Est-ce qu’il y a des habitudes à prendre ? Foncer. Moi, j’ai toujours foncé. Et être fidèle à sa passion. Ça fait soixante-cinq ans que ma passion demeure. C’est la passion de la création, la passion du mouvement, du changement, de la modernité… Et puis être dans l’action. Ne pas trop réfléchir avant. C’est vrai que moi, j’agis d’abord et je réfléchis ensuite ! Enfin, ne pas prendre de décision en pensant à l’argent d’abord. Vous avez un projet génial ? Formidable, allons jusqu’au bout de l’idée. Et à la fin seulement, voyons combien ça coûte. C’est trop cher ? On va faire baisser le prix, on va se battre, on va aller chercher l’argent. Avec les gens qui demandent : « C’est combien ? » dès le début, la discussion s’arrête. Le combien doit venir après.

Évidemment il faut tout faire pour que le « C’est combien ? » devienne un « Ce n’est pas cher ». J’ai ma propre méthode de travail. Pour gagner du temps, donc de l’argent, il faut faire les choses sans attendre. Je ne quitte pas mon bureau tant que je n’ai pas fait tout ce que je devais faire. Je suis très organisé, et cela me permet d’être très désorganisé dans la créativité, où là je refuse toutes règles.

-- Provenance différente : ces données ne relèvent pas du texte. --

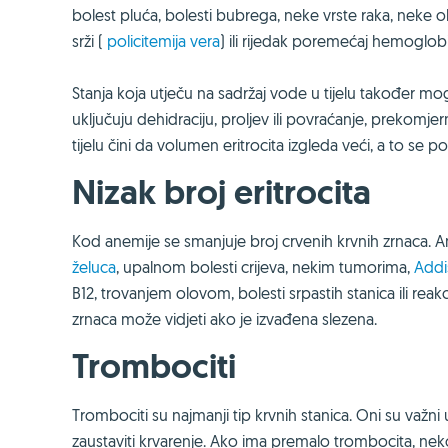
bolest pluća, bolesti bubrega, neke vrste raka, neke ob
srži (
policitemija vera
) ili rijedak poremećaj hemoglobi
Stanja koja utječu na sadržaj vode u tijelu također mo
uključuju dehidraciju, proljev ili povraćanje, prekomje
tijelu čini da volumen eritrocita izgleda veći, a to se p
Nizak broj eritrocita
Kod anemije se smanjuje broj crvenih krvnih zrnaca. 
želuca
, upalnom bolesti crijeva, nekim tumorima,
Addi
B12, trovanjem olovom, bolesti srpastih stanica ili re
zrnaca može vidjeti ako je izvađena slezena.
Trombociti
Trombociti su najmanji tip krvnih stanica. Oni su važn
zaustaviti krvarenje. Ako ima premalo trombocita, nek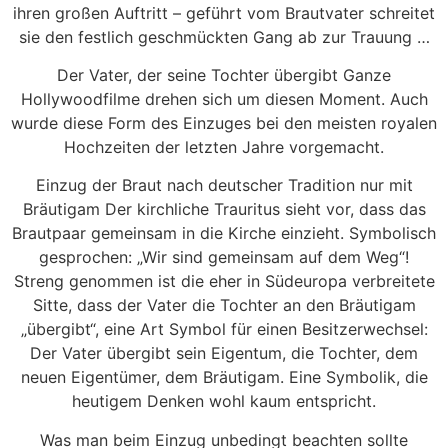
ihren großen Auftritt – geführt vom Brautvater schreitet
sie den festlich geschmückten Gang ab zur Trauung …
Der Vater, der seine Tochter übergibt Ganze
Hollywoodfilme drehen sich um diesen Moment. Auch
wurde diese Form des Einzuges bei den meisten royalen
Hochzeiten der letzten Jahre vorgemacht.
Einzug der Braut nach deutscher Tradition nur mit
Bräutigam Der kirchliche Trauritus sieht vor, dass das
Brautpaar gemeinsam in die Kirche einzieht. Symbolisch
gesprochen: „Wir sind gemeinsam auf dem Weg“!
Streng genommen ist die eher in Südeuropa verbreitete
Sitte, dass der Vater die Tochter an den Bräutigam
„übergibt“, eine Art Symbol für einen Besitzerwechsel:
Der Vater übergibt sein Eigentum, die Tochter, dem
neuen Eigentümer, dem Bräutigam. Eine Symbolik, die
heutigem Denken wohl kaum entspricht.
Was man beim Einzug unbedingt beachten sollte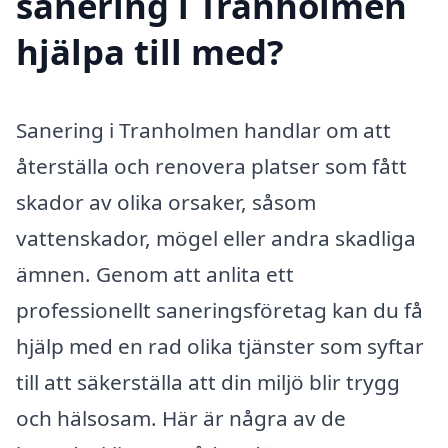
sanering i Tranholmen
hjälpa till med?
Sanering i Tranholmen handlar om att
återställa och renovera platser som fått
skador av olika orsaker, såsom
vattenskador, mögel eller andra skadliga
ämnen. Genom att anlita ett
professionellt saneringsföretag kan du få
hjälp med en rad olika tjänster som syftar
till att säkerställa att din miljö blir trygg
och hälsosam. Här är några av de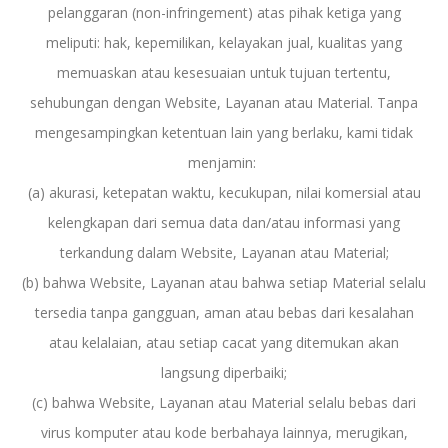
pelanggaran (
non-infringement
) atas pihak ketiga yang
meliputi: hak, kepemilikan, kelayakan jual, kualitas yang
memuaskan atau kesesuaian untuk tujuan tertentu,
sehubungan dengan Website, Layanan atau Material. Tanpa
mengesampingkan ketentuan lain yang berlaku, kami tidak
menjamin:
(a) akurasi, ketepatan waktu, kecukupan, nilai komersial atau
kelengkapan dari semua data dan/atau informasi yang
terkandung dalam Website, Layanan atau Material;
(b) bahwa Website, Layanan atau bahwa setiap Material selalu
tersedia tanpa gangguan, aman atau bebas dari kesalahan
atau kelalaian, atau setiap cacat yang ditemukan akan
langsung diperbaiki;
(c) bahwa Website, Layanan atau Material selalu bebas dari
virus komputer atau kode berbahaya lainnya, merugikan,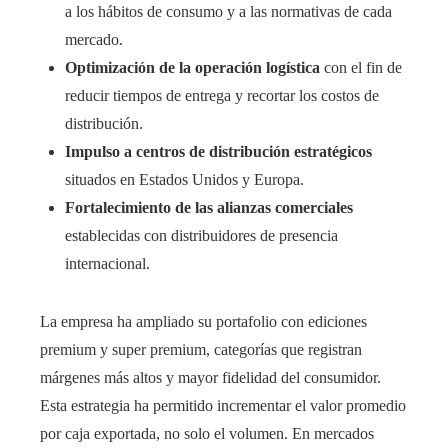
a los hábitos de consumo y a las normativas de cada
mercado.
Optimización de la operación logística
con el fin de
reducir tiempos de entrega y recortar los costos de
distribución.
Impulso a centros de distribución estratégicos
situados en Estados Unidos y Europa.
Fortalecimiento de las alianzas comerciales
establecidas con distribuidores de presencia
internacional.
La empresa ha ampliado su portafolio con ediciones
premium y super premium, categorías que registran
márgenes más altos y mayor fidelidad del consumidor.
Esta estrategia ha permitido incrementar el valor promedio
por caja exportada, no solo el volumen. En mercados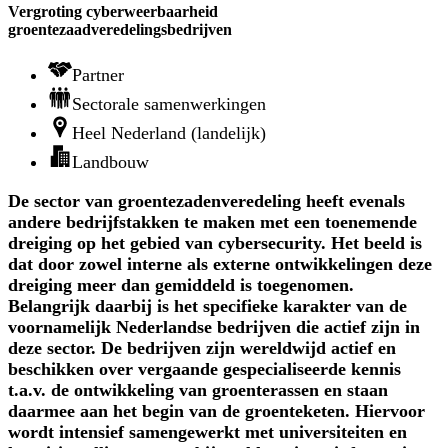
Vergroting cyberweerbaarheid
groentezaadveredelingsbedrijven
Partner
Sectorale samenwerkingen
Heel Nederland (landelijk)
Landbouw
De sector van groentezadenveredeling heeft evenals
andere bedrijfstakken te maken met een toenemende
dreiging op het gebied van cybersecurity. Het beeld is
dat door zowel interne als externe ontwikkelingen deze
dreiging meer dan gemiddeld is toegenomen.
Belangrijk daarbij is het specifieke karakter van de
voornamelijk Nederlandse bedrijven die actief zijn in
deze sector. De bedrijven zijn wereldwijd actief en
beschikken over vergaande gespecialiseerde kennis
t.a.v. de ontwikkeling van groenterassen en staan
daarmee aan het begin van de groenteketen. Hiervoor
wordt intensief samengewerkt met universiteiten en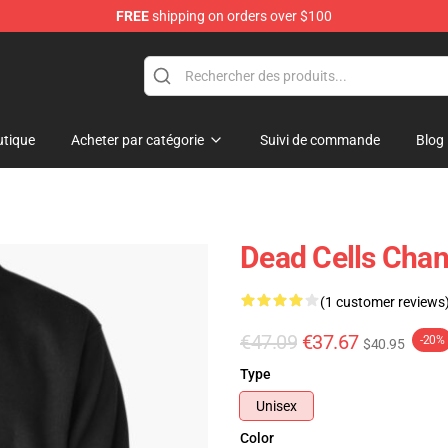
FREE
shipping on orders over $100
re
tique
Acheter par catégorie
Suivi de commande
Blog
Dead Cells Chan
(1 customer reviews
€47.09
€37.67
-20%
$40.95
Type
Unisex
Color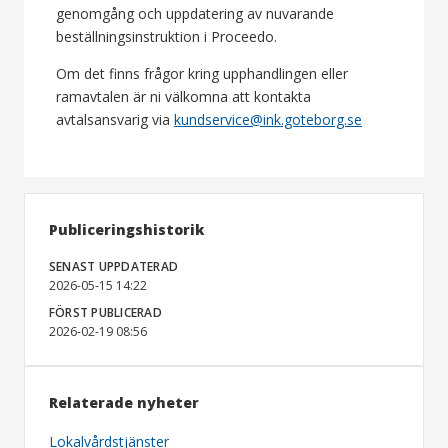
genomgång och uppdatering av nuvarande
beställningsinstruktion i Proceedo.
Om det finns frågor kring upphandlingen eller
ramavtalen är ni välkomna att kontakta
avtalsansvarig via
kundservice@ink.goteborg.se
Publiceringshistorik
SENAST UPPDATERAD
2026-05-15 14:22
FÖRST PUBLICERAD
2026-02-19 08:56
Relaterade nyheter
Lokalvårdstjänster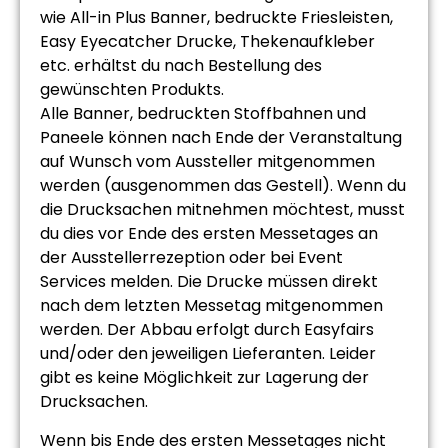
wie All-in Plus Banner, bedruckte Friesleisten,
Easy Eyecatcher Drucke, Thekenaufkleber
etc. erhältst du nach Bestellung des
gewünschten Produkts.
Alle Banner, bedruckten Stoffbahnen und
Paneele können nach Ende der Veranstaltung
auf Wunsch vom Aussteller mitgenommen
werden (ausgenommen das Gestell). Wenn du
die Drucksachen mitnehmen möchtest, musst
du dies vor Ende des ersten Messetages an
der Ausstellerrezeption oder bei Event
Services melden. Die Drucke müssen direkt
nach dem letzten Messetag mitgenommen
werden. Der Abbau erfolgt durch Easyfairs
und/oder den jeweiligen Lieferanten. Leider
gibt es keine Möglichkeit zur Lagerung der
Drucksachen.
Wenn bis Ende des ersten Messetages nicht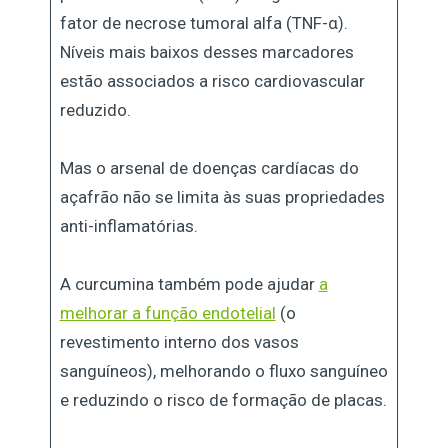
fator de necrose tumoral alfa (TNF-α).
Níveis mais baixos desses marcadores
estão associados a risco cardiovascular
reduzido.
Mas o arsenal de doenças cardíacas do
açafrão não se limita às suas propriedades
anti-inflamatórias.
A curcumina também pode ajudar
a
melhorar a função endotelial
(o
revestimento interno dos vasos
sanguíneos), melhorando o fluxo sanguíneo
e reduzindo o risco de formação de placas.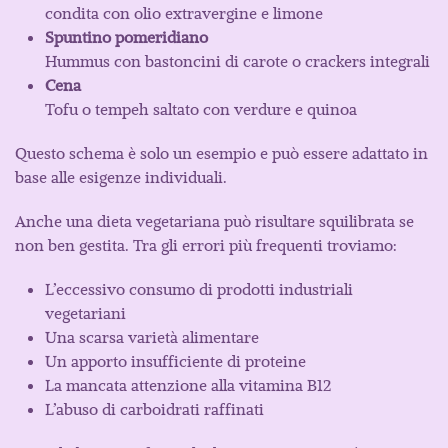
condita con olio extravergine e limone
Spuntino pomeridiano
Hummus con bastoncini di carote o crackers integrali
Cena
Tofu o tempeh saltato con verdure e quinoa
Questo schema è solo un esempio e può essere adattato in
base alle esigenze individuali.
Anche una dieta vegetariana può risultare squilibrata se
non ben gestita. Tra gli errori più frequenti troviamo:
L’eccessivo consumo di prodotti industriali
vegetariani
Una scarsa varietà alimentare
Un apporto insufficiente di proteine
La mancata attenzione alla vitamina B12
L’abuso di carboidrati raffinati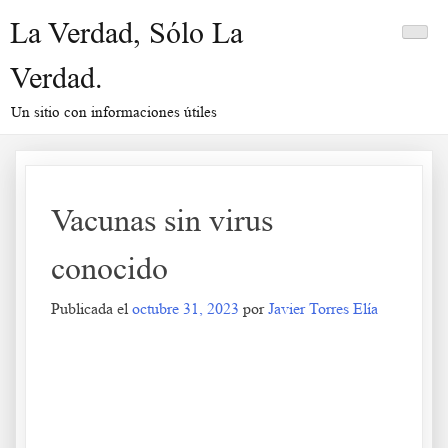
Saltar
La Verdad, Sólo La
al
contenido
Verdad.
Un sitio con informaciones útiles
Vacunas sin virus
conocido
Publicada el
octubre 31, 2023
por
Javier Torres Elía
Vacunas sin virus conocido
.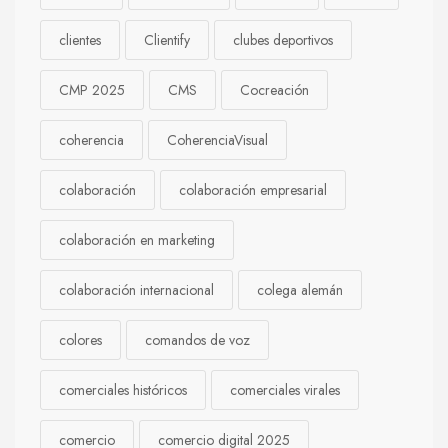
clientes
Clientify
clubes deportivos
CMP 2025
CMS
Cocreación
coherencia
CoherenciaVisual
colaboración
colaboración empresarial
colaboración en marketing
colaboración internacional
colega alemán
colores
comandos de voz
comerciales históricos
comerciales virales
comercio
comercio digital 2025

Une grande qualité à posséder, c’est de ne pas avoir de complexes, ni d’infériorité ni de supériorité. Je suis ce que je suis. Il y a pire que moi, mais il y aussi meilleur. Mais je me donne à fond et du mieux que je peux dans tous mes domaines d’activité.

Ce qui est intéressant chez les gens, ce n’est pas la Rolex, mais leur capacité créative, leur passion et leur détermination. C’est cela vraiment qui permet de devenir riche.